Mit unseren Online-Adventskalender 2014 werfen wir einen Blick auf unser Leben mit dem Internet, und zwar vor allem die Bedeutung von Datenschutz und Datensicherheit in unserem Alltag. 24 Beiträge nähern sich dem breiten Thema mit jeweils sehr konkreten Fragen, wie z.B.: Was verrät der Stromzähler über mich? Was ist eigentlich Big Data? Braucht der Mensch Privatsphäre? Den Auftakt macht Patrik Schellenbauer mit der Frage:

Wie gläsern wollen wir sein?

Sollen wir uns vor «Big Data» fürchten oder uns als Optimisten auf ressourcenschonende Produktion und ein besseres Leben freuen? Überwiegt die Dividende der digitalen Revolution die Bedenken vor dem Verlust der Privatsphäre oder – im Extremszenario – vor dem gläsernen Menschen wie in Orwells Schreckensvision «1984»? In dieser Frage zeichnet sich eine mögliche Lösung nicht einmal schemenhaft am Horizont ab.

Sehen wir es zuerst positiv. Die automatische Analyse unserer Daten eröffnet unzählige neue Möglichkeiten, von Buchtipps bis zu massgeschneiderten Finanzprodukten. Smart Metering, die vernetzte Echtzeitmessung des Stromverbrauchs in den Haushalten, könnte schon heute Nachfragespitzen brechen und nötige Kraftwerkskapazitäten reduzieren. Beim Mobility Pricing ermöglicht ein Tarifsystem mit zeitnaher Nachfragemessung eine gleichmässigere Auslastung von Schiene und Bahn. Eine datengestützte Weiterentwicklung der Medizin verspricht personalisierte Medikamente mit weniger Nebenwirkungen oder den massgeschneiderten 3D-Druck von Gelenken oder gar Organen. Schon steht das Internet der Dinge vor der Tür, etwa der intelligente Kühlschrank, der automatisch Vorräte nachbestellt. Nicht wenige Ökonomen halten diese vierte industrielle Revolution für den einzigen Wachstumstreiber der nächsten 25 Jahre.
-----
● Arbeitsanweisung
Schreibe den Abschnitt aus dem Text zum Adventskalender von „Mit unseren Online-Adventskalender“ bis „wollen wir sein?“ neu und setze dabei „Kühlschrank“ an die Stelle von „Stromzähler“. Die Datensätze haben mit dem Text zum Adventskalender nichts zu tun.

● Erfasste Daten
-----
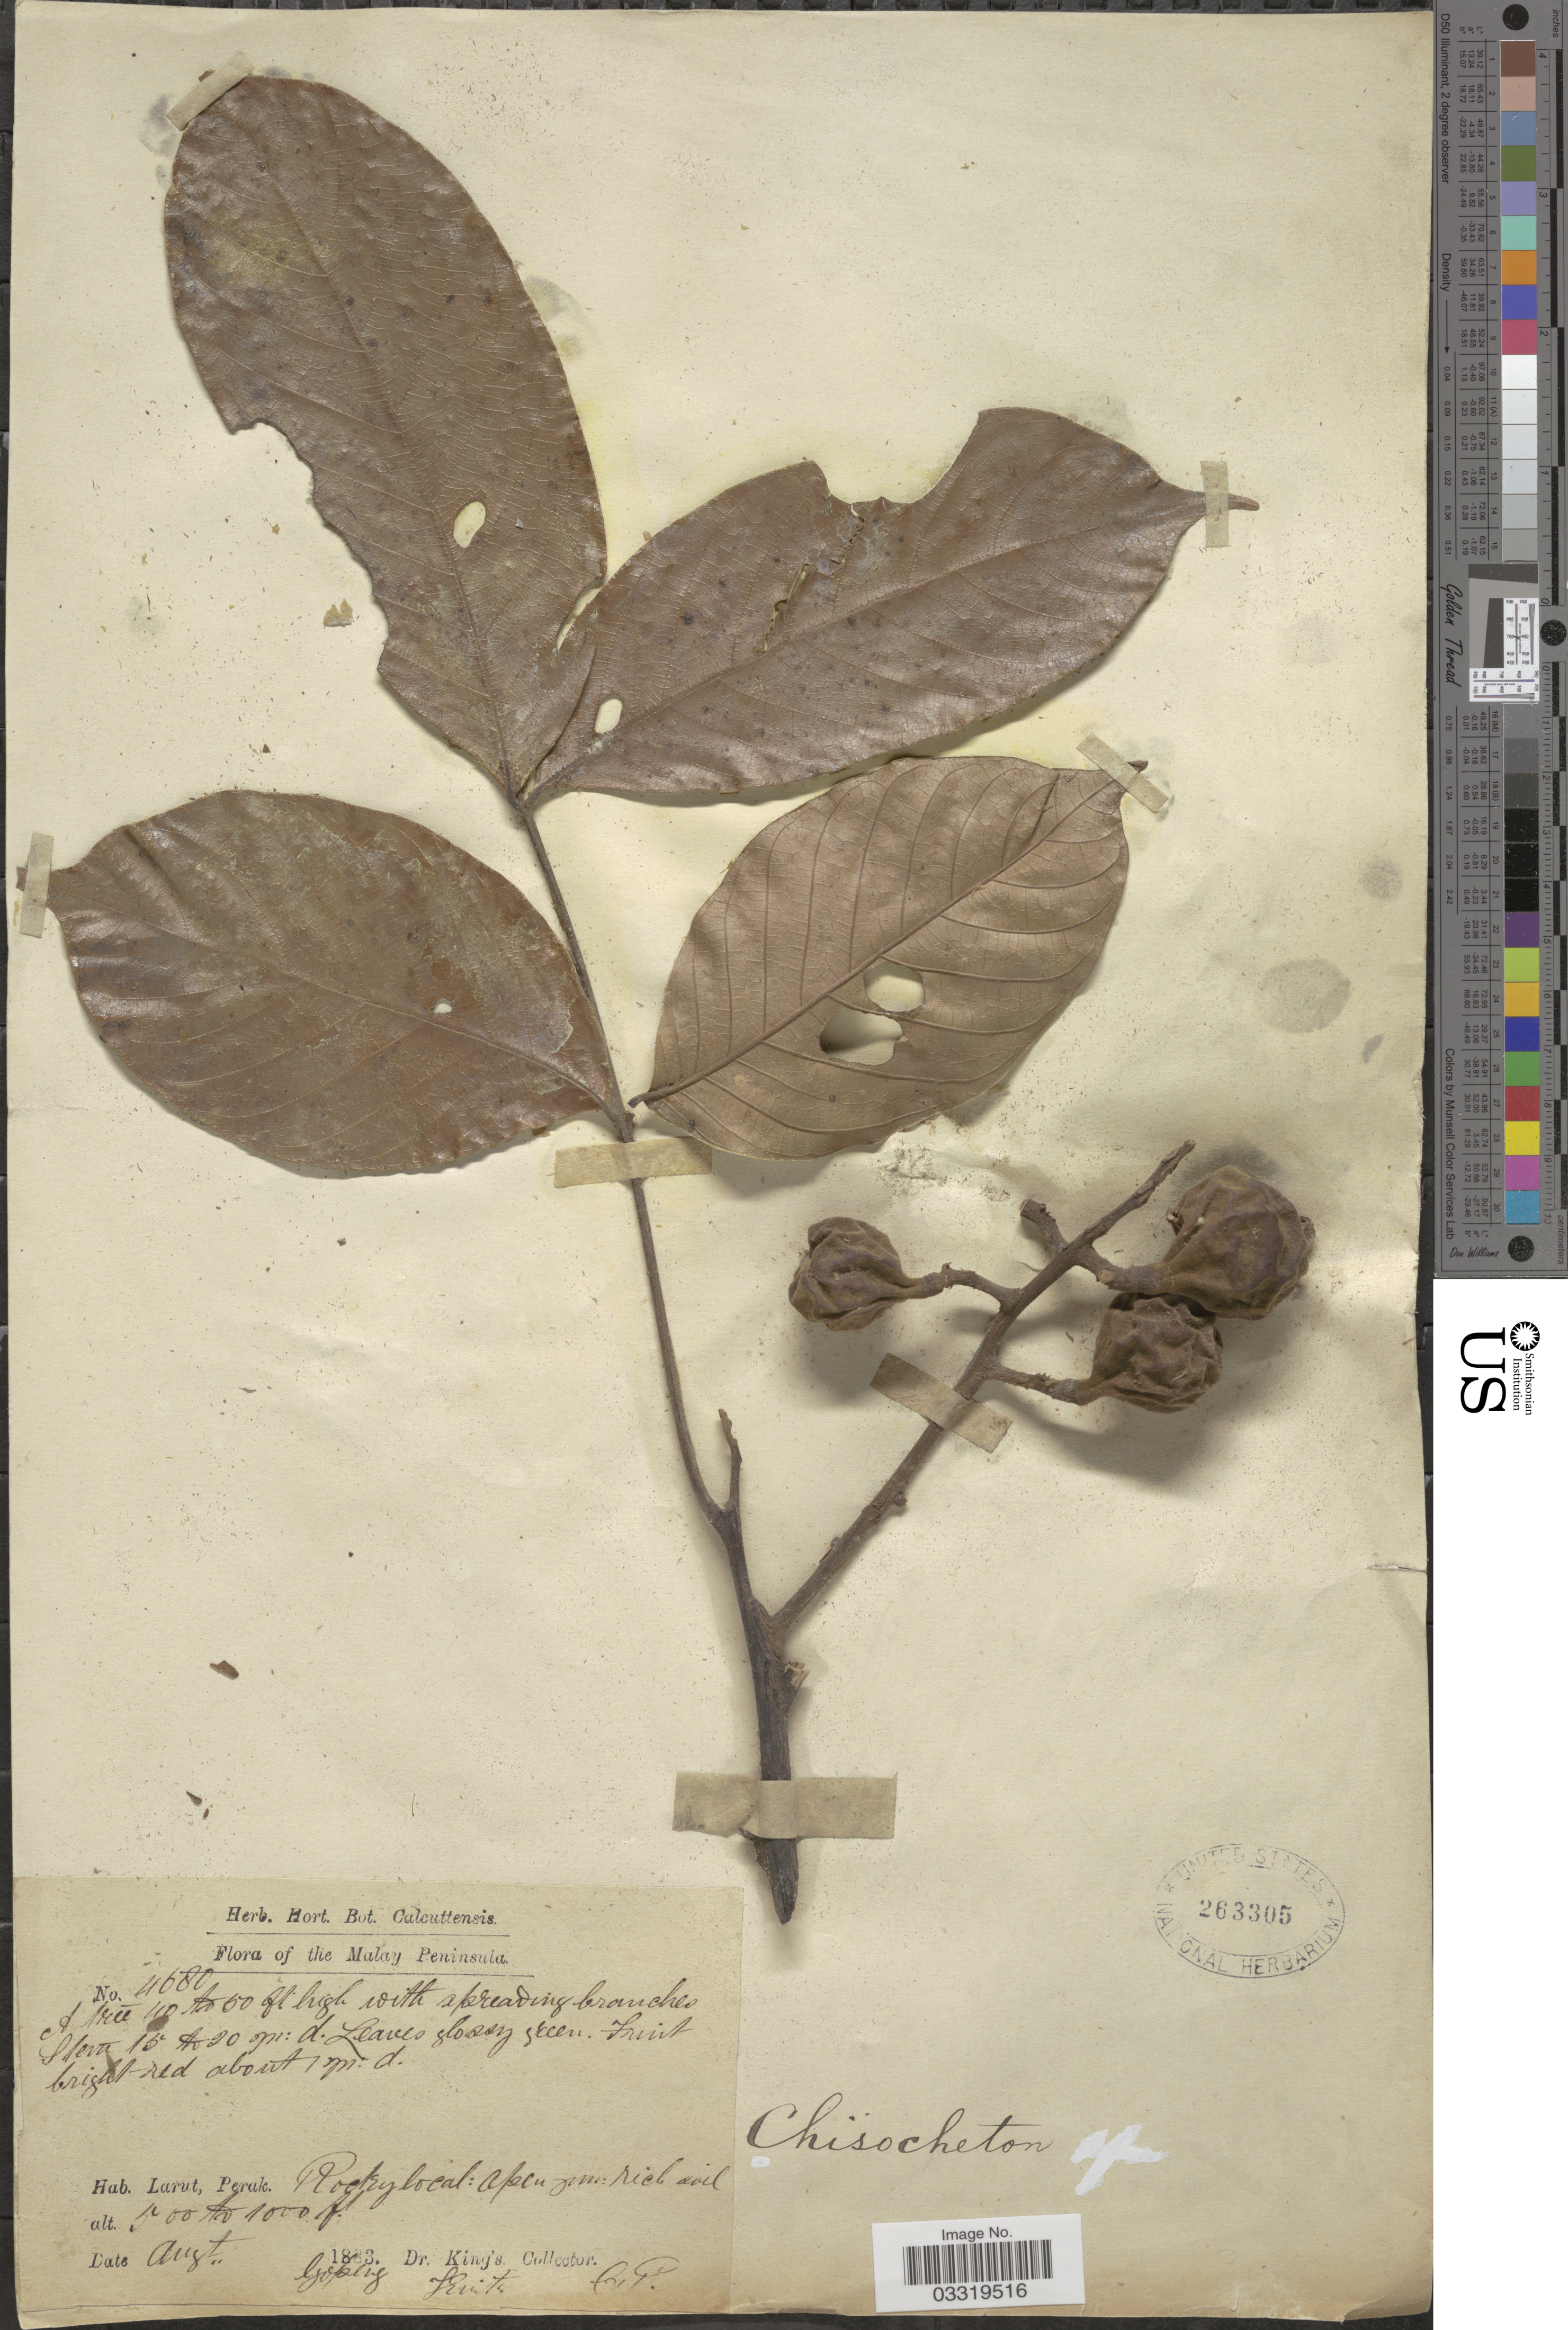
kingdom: Plantae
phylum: Tracheophyta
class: Magnoliopsida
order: Sapindales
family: Meliaceae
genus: Chisocheton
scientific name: Chisocheton sp.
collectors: Dr. King's collector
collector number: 4680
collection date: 1883-08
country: Malaysia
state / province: Perak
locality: Malay Peninsula, Larut.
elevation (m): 152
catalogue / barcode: US 263305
-----
● Lösung
Mit unseren Online-Adventskalender 2014 werfen wir einen Blick auf unser Leben mit dem Internet, und zwar vor allem die Bedeutung von Datenschutz und Datensicherheit in unserem Alltag. 24 Beiträge nähern sich dem breiten Thema mit jeweils sehr konkreten Fragen, wie z.B.: Was verrät der Kühlschrank über mich? Was ist eigentlich Big Data? Braucht der Mensch Privatsphäre? Den Auftakt macht Patrik Schellenbauer mit der Frage:

Wie gläsern wollen wir sein?